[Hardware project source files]
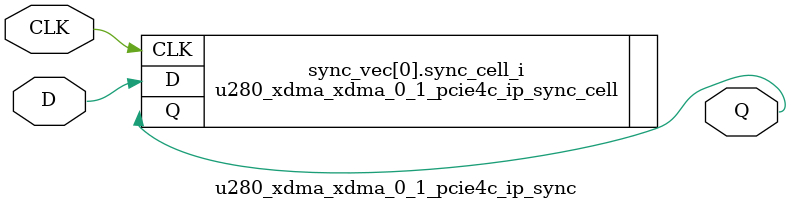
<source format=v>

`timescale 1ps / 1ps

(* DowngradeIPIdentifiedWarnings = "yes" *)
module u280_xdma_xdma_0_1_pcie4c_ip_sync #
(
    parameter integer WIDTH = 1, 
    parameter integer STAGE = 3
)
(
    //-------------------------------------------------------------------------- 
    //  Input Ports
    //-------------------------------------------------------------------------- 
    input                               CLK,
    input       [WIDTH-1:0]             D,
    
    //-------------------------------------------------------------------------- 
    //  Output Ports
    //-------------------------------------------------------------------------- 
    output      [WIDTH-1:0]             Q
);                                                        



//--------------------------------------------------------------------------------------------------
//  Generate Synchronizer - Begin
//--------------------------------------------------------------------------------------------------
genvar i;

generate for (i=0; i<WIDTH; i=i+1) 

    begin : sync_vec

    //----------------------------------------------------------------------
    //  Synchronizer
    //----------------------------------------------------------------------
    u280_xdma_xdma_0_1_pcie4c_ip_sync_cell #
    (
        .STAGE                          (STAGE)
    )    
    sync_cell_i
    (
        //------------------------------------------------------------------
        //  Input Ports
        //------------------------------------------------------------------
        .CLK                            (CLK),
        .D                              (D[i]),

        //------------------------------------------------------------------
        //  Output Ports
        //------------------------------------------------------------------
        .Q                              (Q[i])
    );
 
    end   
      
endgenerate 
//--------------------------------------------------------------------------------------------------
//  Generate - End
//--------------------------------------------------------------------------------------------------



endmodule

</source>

What the task requires:
Read the records above. Show each line that has the string "WIDTH".

Task output:
    parameter integer WIDTH = 1, 
    input       [WIDTH-1:0]             D,
    output      [WIDTH-1:0]             Q
generate for (i=0; i<WIDTH; i=i+1) 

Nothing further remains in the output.